* _Prompt A_
Please copy the rows, beginning at the line that has "family: Amaranthaceae" and stopping after the line that has "genus: Senecio", and swap "scientific name" for "Latin name" while leaving everything else as it is.

Chit fund business not cash or fund management for service tax levy purpose – Supreme Court

Chit fund business not cash or fund management for service tax levy purpose. Chit fund not covered u/s 12 of Section 65 of Finance Act 1994-Supreme Court

Chit fund business not cash or fund management

ABCAUS Case Law Citation:
ABCAUS 1289 (2017) (07) SC

The Question framed for determination:
Question No.1 – Whether chit fund activity can be treated as business of cash management?
Question No.2 – Whether chit fund can be treated as a form of fund management?

The Issue:
The issue was as to whether service tax is leviable on chit fund or not w.e.f. June 1, 2007, the date on which the Finance Act, 2007 came into effect.

Important Case Laws Cited/relied upon:
All Kerala Association of Chit Funds v. Union of India 2013 (29) STR 557
Delhi Chit Fund Association v. Union of India 2013 (30) STR 347 (Del)
Sriram Chits and Investment (P) Ltd. v. Union of India AIR 1993 SC 2063
Reserve Bank of India v. Pearless General Finance and Investment Company Limited AIR 1987 SC 1203
Union of India & Ors. v. Martin Lottery Agencies Limited (2009) 12 SCC 209
Commissioner of Income Tax (Central)-I, New Delhi v. Vatika Township Private Limited (2015) 1 SCC 1
Commissioner of Income Tax, Patiala & Ors. Vs. Shahzada Nand & Sons & Ors (1966) 3 SCR 379

Brief Facts of the Case:
Few writ petitions were filed by some chit fund companies (the ‘assessees’) before the High court of Andhra Pradesh, assailing the validity of Circular No. 96/7/2007-ST dated August 23, 2007 issued by the Central Board of Excise & Customs. The assesses were called upon to pay the service tax on the running of chit funds on the ground that it was a service provided by the assessees which was covered under ‘banking and other financial services’ under sub-section 12 of Section 65 of the Finance Act, 1994.

The assessees submitted that the chit fund business does not amount to any service covered by the definition of ‘banking and other financial services’ as per the said term as defined in that provision, prevalent during the relevant period. The High Court  accepted the plea of the assessees and thereby quashed the said Circular dated August 23, 2007 and consequently Proceedings.

The High Court noted that there was neither any definition of ‘cash management’ nor ‘asset management’ in the Act. Therefore, in the absence of specific statutory definition of the aforesaid expression, the question of its wider interpretation either by seeking to include or exclude any other transactions or business does not arise and is not permissible.

The High Court held that notwithstanding deletion of the words ‘but does not include cash management’ from sub-clause (v) from sub-section (12) of Section 65, the assessees would not be covered by even under the amended definition of ‘banking and other financial services’. As per the High Court, mere deletion of the aforesaid words would not suffice inasmuch as for the purpose of coverage, it is necessary that business of chit fund is that of ‘asset management’.

Aggrieved by the order of the high Court, the Revenue challenged it before the Apex court in the present Petition.

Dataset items
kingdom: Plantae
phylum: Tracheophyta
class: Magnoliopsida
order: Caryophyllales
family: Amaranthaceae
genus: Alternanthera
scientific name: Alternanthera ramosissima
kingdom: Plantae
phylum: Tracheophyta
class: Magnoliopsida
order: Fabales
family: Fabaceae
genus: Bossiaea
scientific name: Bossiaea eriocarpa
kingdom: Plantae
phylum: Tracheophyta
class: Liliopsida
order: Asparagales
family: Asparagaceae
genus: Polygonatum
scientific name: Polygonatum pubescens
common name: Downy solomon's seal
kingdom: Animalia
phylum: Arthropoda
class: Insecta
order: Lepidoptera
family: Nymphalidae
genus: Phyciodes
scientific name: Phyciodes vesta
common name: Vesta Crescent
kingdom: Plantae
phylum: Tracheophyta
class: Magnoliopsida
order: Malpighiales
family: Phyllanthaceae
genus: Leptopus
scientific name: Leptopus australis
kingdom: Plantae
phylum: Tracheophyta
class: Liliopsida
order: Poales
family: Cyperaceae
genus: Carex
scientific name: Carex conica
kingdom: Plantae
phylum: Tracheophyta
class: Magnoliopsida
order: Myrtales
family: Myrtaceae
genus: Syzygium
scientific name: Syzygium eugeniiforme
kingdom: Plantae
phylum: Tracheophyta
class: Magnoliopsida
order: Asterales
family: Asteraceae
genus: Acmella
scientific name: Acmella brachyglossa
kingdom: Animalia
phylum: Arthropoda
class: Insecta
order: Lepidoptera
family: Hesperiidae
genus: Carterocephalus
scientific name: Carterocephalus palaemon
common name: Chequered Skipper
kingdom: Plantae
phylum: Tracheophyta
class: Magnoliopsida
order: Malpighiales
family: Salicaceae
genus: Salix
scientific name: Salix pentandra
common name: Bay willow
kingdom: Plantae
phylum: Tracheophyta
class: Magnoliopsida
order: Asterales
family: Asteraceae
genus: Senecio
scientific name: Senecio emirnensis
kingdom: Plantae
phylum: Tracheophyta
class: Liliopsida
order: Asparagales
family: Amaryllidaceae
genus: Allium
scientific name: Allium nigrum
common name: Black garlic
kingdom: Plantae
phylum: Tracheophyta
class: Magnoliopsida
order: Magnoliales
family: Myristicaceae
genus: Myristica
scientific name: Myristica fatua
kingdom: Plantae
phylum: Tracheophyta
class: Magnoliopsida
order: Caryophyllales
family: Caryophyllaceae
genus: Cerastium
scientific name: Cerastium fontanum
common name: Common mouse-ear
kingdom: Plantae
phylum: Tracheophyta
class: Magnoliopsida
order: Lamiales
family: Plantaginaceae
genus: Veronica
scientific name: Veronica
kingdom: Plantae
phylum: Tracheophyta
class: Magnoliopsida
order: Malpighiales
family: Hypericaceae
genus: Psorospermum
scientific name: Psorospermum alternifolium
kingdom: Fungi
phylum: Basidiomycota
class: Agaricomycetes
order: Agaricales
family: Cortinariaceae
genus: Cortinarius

* _Prompt B_
In the chit fund case summary, which circular did the assessees challenge before the High Court of Andhra Pradesh?

* _Worked answer A_
family: Amaranthaceae
genus: Alternanthera
Latin name: Alternanthera ramosissima
kingdom: Plantae
phylum: Tracheophyta
class: Magnoliopsida
order: Fabales
family: Fabaceae
genus: Bossiaea
Latin name: Bossiaea eriocarpa
kingdom: Plantae
phylum: Tracheophyta
class: Liliopsida
order: Asparagales
family: Asparagaceae
genus: Polygonatum
Latin name: Polygonatum pubescens
common name: Downy solomon's seal
kingdom: Animalia
phylum: Arthropoda
class: Insecta
order: Lepidoptera
family: Nymphalidae
genus: Phyciodes
Latin name: Phyciodes vesta
common name: Vesta Crescent
kingdom: Plantae
phylum: Tracheophyta
class: Magnoliopsida
order: Malpighiales
family: Phyllanthaceae
genus: Leptopus
Latin name: Leptopus australis
kingdom: Plantae
phylum: Tracheophyta
class: Liliopsida
order: Poales
family: Cyperaceae
genus: Carex
Latin name: Carex conica
kingdom: Plantae
phylum: Tracheophyta
class: Magnoliopsida
order: Myrtales
family: Myrtaceae
genus: Syzygium
Latin name: Syzygium eugeniiforme
kingdom: Plantae
phylum: Tracheophyta
class: Magnoliopsida
order: Asterales
family: Asteraceae
genus: Acmella
Latin name: Acmella brachyglossa
kingdom: Animalia
phylum: Arthropoda
class: Insecta
order: Lepidoptera
family: Hesperiidae
genus: Carterocephalus
Latin name: Carterocephalus palaemon
common name: Chequered Skipper
kingdom: Plantae
phylum: Tracheophyta
class: Magnoliopsida
order: Malpighiales
family: Salicaceae
genus: Salix
Latin name: Salix pentandra
common name: Bay willow
kingdom: Plantae
phylum: Tracheophyta
class: Magnoliopsida
order: Asterales
family: Asteraceae
genus: Senecio

* _Worked answer B_
Circular No. 96/7/2007-ST dated August 23, 2007, issued by the Central Board of Excise & Customs.